Simplistic versus Simplicity
Ignorance v Awareness
Inattention v Knowledge
Laziness v Spirit of Helping
Deception v Honesty, Sincerity
Easy for Us v Easy for Them
I found this contrast online simply googling the word “simplicity.” It popped up in the “images” section. I traced it back to “presentationzen.com”. It is perfect.
I have always sought simplicity, and then rebelled against the simplistic viewpoints I have encountered. Pretending climate change is a hoax is not simplicity. It is ignorance of the mind-bogglingly complex interconnections of the real world. It reminds me of Nancy Reagan’s “Just Say No” debacle of the 1980s. Simplistic attitudes address nothing.
Of course, I found this nugget of perfection on a Zen website. Zen is real. Zen is in-your-face. Zen confronts you with who you are, not the pretty images we all try to project.
The most telling contrast is “Easy for us versus Easy for them.” Ask any programmer and they will tell you that the most complex thing in the world for them is to make a product “intuitive” and user-friendly. Like “the natural look” in makeup, a lot of work goes into its appearance of easy flawlessness. To make something look simple and Zen requires a great deal of up-front thought, planning, and preparation.

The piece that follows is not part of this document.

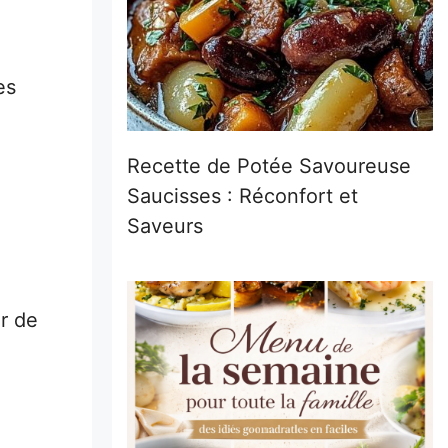
es
Recette de Potée Savoureuse
Saucisses : Réconfort et
Saveurs
er de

Anyone can take something simple and make it look complicated. It takes a genius to make something complicated appear simple. I had an anthropology professor like that. Sitting in his classes made the material seem strikingly obvious and left you feeling like, “Why do the other instructors make all this easy stuff look so hard?” Arthur Helweg (of Western Michigan University) is a genius. That’s all. In my opinion, he is on the level of Steve Jobs.

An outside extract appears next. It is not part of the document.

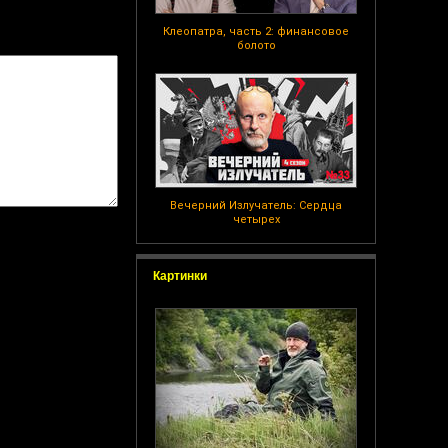
Клеопатра, часть 2: финансовое
болото
Вечерний Излучатель: Сердца
четырех
Картинки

Leave it to our corporate, consumeristic culture to co-opt, bastardize, and taint the beauty of simplicity. Entire magazines are published to help people look simple and eco-friendly. The people in their articles wear $500 pairs of shoes as they tout the advantages of “simplicity.” It is difficult to imagine them missing the point to any greater extent. Meanwhile, McMindfulness overruns corporate America, encouraging workers to pay closer attention to their jobs. If they are not careful, these workers will start seeing through the meaninglessness of their jobs and start finding ways of making their lives genuinely simple.
I guess the reason the image of the contrasts struck me so hard was my attempt to live more simply and how demanding and relentless simplicity, harmony, and Zen truly are. Talking about them are easy, while doing them is something else. Making time for Zen is challenging. Staying on top of demands is never-ending.
I realized a week or so ago that part of my desire to “live more simply” is nothing more complicated than a yearning to be free of my current responsibilities. There is a limit to how simple my life can become while taking care of a sick husband. Also, the weather has made me want to hibernate until spring. The Weather Channel showed a map of the world’s temperature deviations from normal. The Eastern U.S. and Greenland were blue, indicating cooler than normal temps, and the rest of the world was various shades of red and orange, revealing the truth of global warming. In Michigan, many of us don’t even want to open our front doors because it is so bitterly cold. Nodding off is so easy—and tough to justify in a world gone haywire. “Keeping things simple” may be more fantasy than reality at this point in my life. I reject both needless complexity and stupid simplisticness. Funny how it doesn’t feel like I am trying to strike a balance. Or be inordinately contrary. But it sure looks that way.